In der Auswertung des Antwortverhaltens ist auch ein Blick auf die Fachzugehörigkeit geworfen worden: 85,2 % aller Lehrpersonen mit mindestens einem ästhetischen Unterrichtsfach wollen den Schülern „Gelegenheiten bieten, künstlerische Erfahrungen zu machen“ (Item 7). Dies trifft auf 75,6 % der Lehrkräfte ohne ein ästhetisches Unterrichtsfach ebenfalls zu. Die in diesem Item stärker ausgeprägten Mittelwertunterschiede zwischen Fortgebildeten (2,21) und nicht Fortgebildeten (1,74) weisen auf einen statistischen Zusammenhang hin zwischen einem Fortbildungsbesuch und der höheren persönlichen Gewichtung ästhetischer Erfahrungen in Lernsituationen. Das Vorhaben, mit der eigenen Arbeit für Schülerinnen und Schüler künstlerische Erfahrungen möglich zu machen, liegt bei Fortbildungsbesuchern also durchschnittlich um eine halbe Antwortstufe höher. Diese Unterschiede sind für Regel- und Förderschulen signifikant und auch im Trendtest zeigt sich, dass Teilnehmer mit mehrfachem Fortbildungsbesuch insgesamt stärker bestrebt sind, künstlerische Erfahrungen zu realisieren.

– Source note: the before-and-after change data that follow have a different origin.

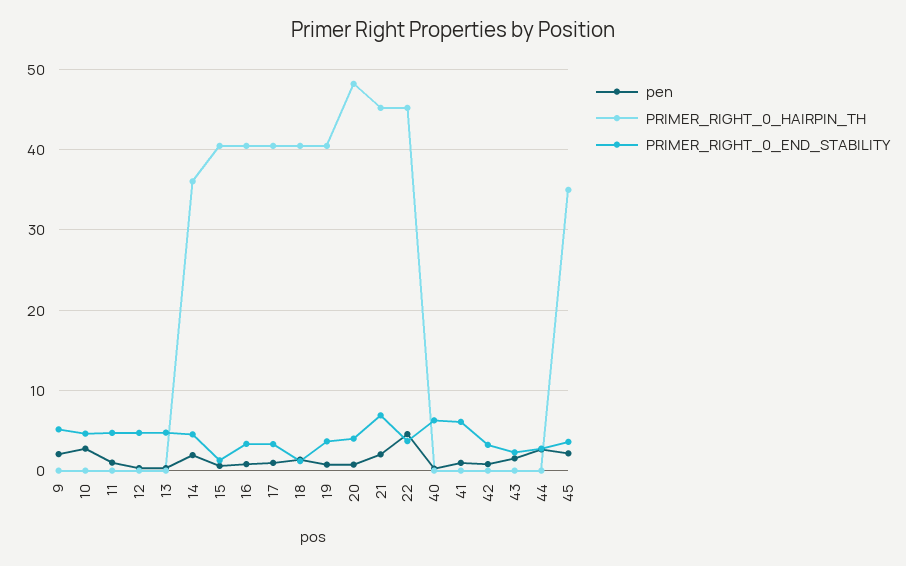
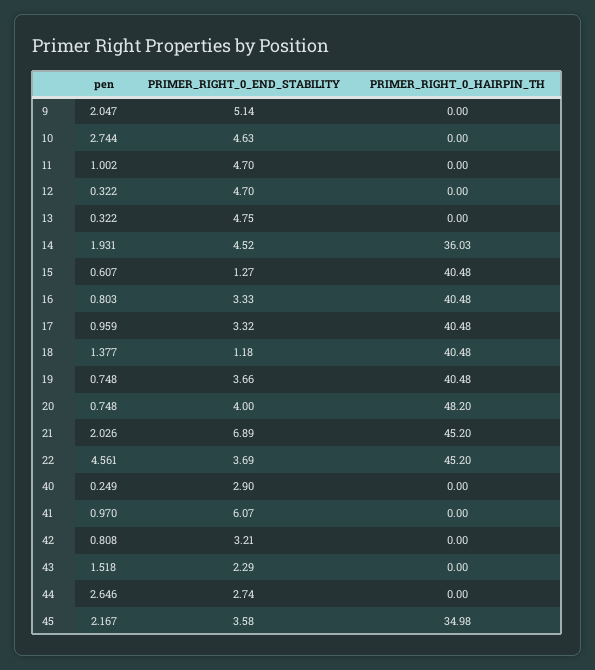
PRIMER_RIGHT_0_END_STABILITY, 40: 6 -> 2.9

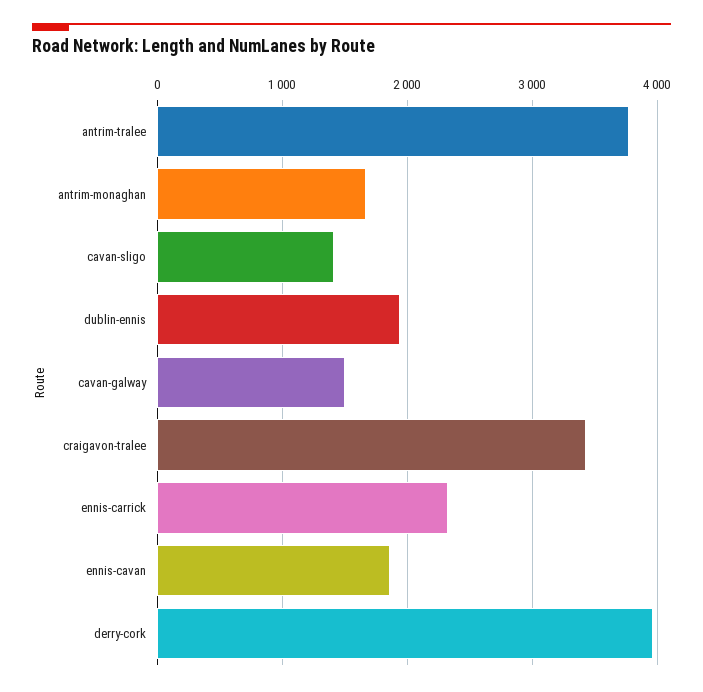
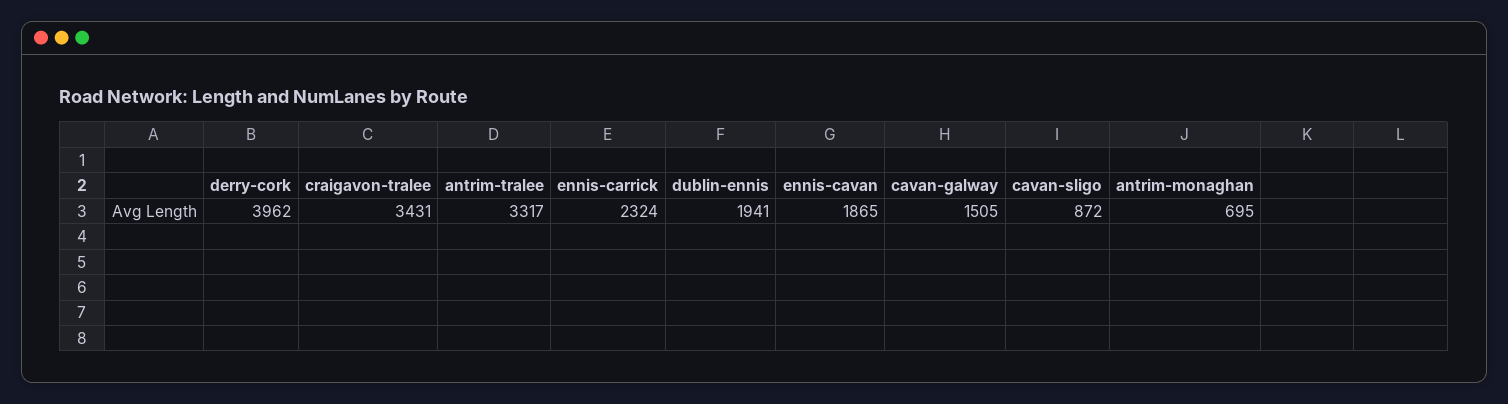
antrim-tralee: 3800 -> 3317
antrim-monaghan: 1700 -> 695
cavan-sligo: 1400 -> 872

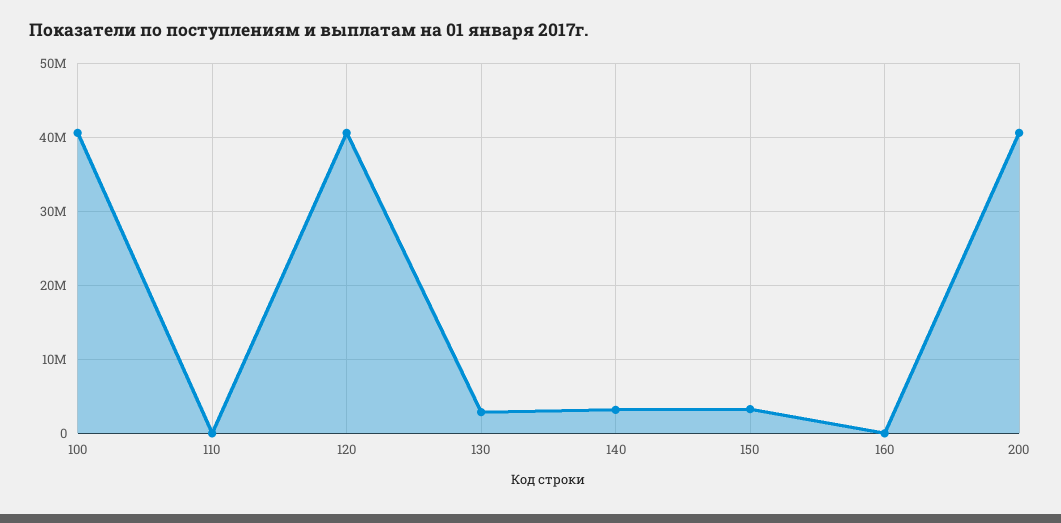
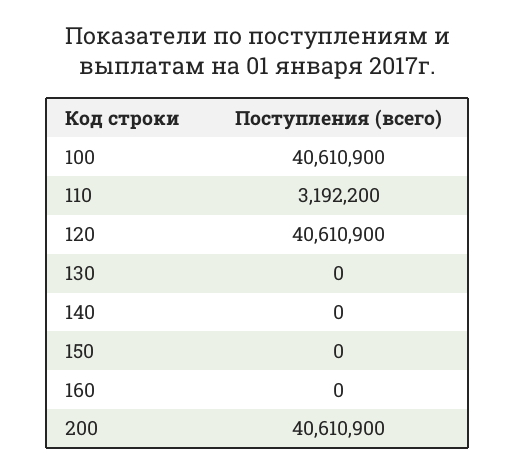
110: 0 -> 3192200
130: 3000000 -> 0
140: 3000000 -> 0
150: 3000000 -> 0

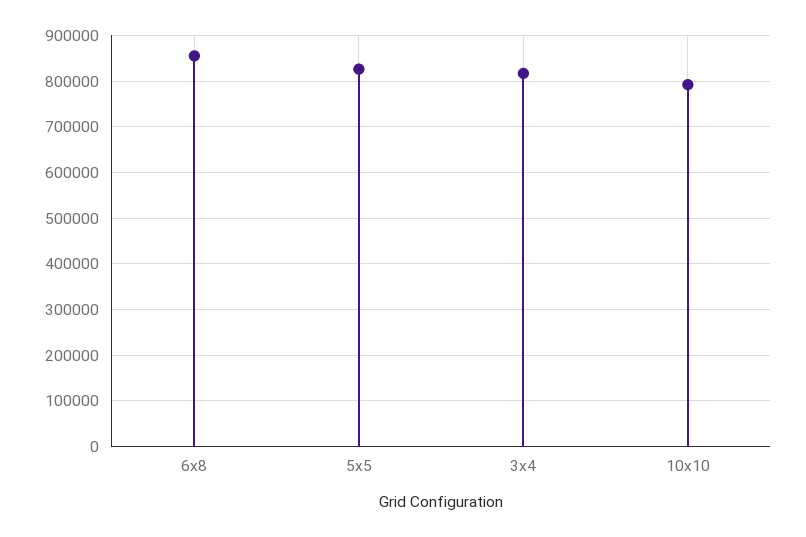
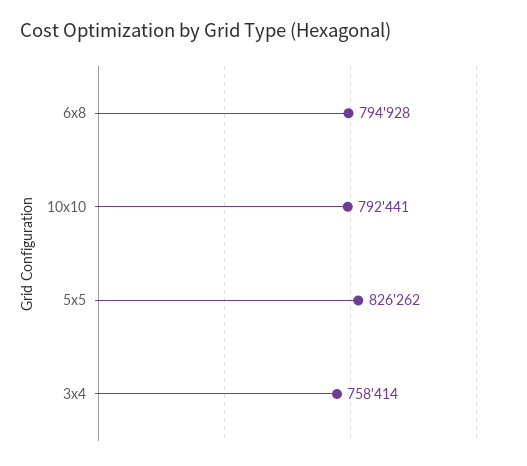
6x8: 860000 -> 794928
3x4: 820000 -> 758414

Ein ähnlicher Effekt zeigt sich hinsichtlich der Motivation, den Lernenden „Möglichkeiten zum eigenen künstlerischen Ausdruck zu bieten“ (Item 11). Nicht Fortgebildete äußern zu 51,4 %, dass ihnen eine solche Ausdrucksfähigkeit ein Anliegen sei. Unter den Fortgebildeten stimmen hier 75,7 % dieser Frage zu. Auch diese Unterschiede könnten in einem Zusammenhang mit dem Fortbildungsbesuch stehen, für Regel- und Förderschulen ist dieser Wert signifikant, ebenso im Trendtest (Abb. 8). Item 12 „Im Rahmen meiner Arbeit will ich persönlich Kenntnisse über Kunst und Kultur vermitteln“ ordnet das Ästhetische als inhaltlichen schulischen Fachgegenstand ein und löst ihn von einem rein performativen und erfahrungsbezogenen Anspruch. Hier sagen 79 % der Fortgebildeten gegenüber 64,9 % der nicht Fortgebildeten, dass sie sich dieses Ziel setzen. Es finden sich in allen drei Fragebereichen Mehrheiten für Ziele der Kulturellen Bildung. Dies geht konform mit den Zustimmungswerten hinsichtlich der Zielsetzungen in der Schulentwicklung. Dennoch lässt sich sagen, dass die Ermöglichung von künstlerischen Erfahrungen und kunstbezogenen Ausdrucksmöglichkeiten Lehrkräften mit einer einschlägigen Fortbildungserfahrung ein messbar größeres Anliegen ist. Allerdings könnte sich dieses Ergebnis auf eine größere Aufgeschlossenheit der Lehrkräfte mit ästhetischem Fachintergrund zurückführen lassen. Denn diese waren in den Fortbildungen stärker vertreten.

Abb. 8
figure 8

Fortbildungsteilnahme und Ambitionen: Abwechslung

Abb. 8 zeigt die Zustimmung zu Zielen im Unterricht bei Fortgebildeten und nicht Fortgebildeten. Die Abbildung greift in drei Aspekten die Frage auf, ob die sich fortbildenden Lehrkräfte generell offen und experimentierfreudig sind und die Aufmerksamkeitsspanne ihrer Schüler durch Abwechslung und Anschaulichkeit aufrechterhalten wollen.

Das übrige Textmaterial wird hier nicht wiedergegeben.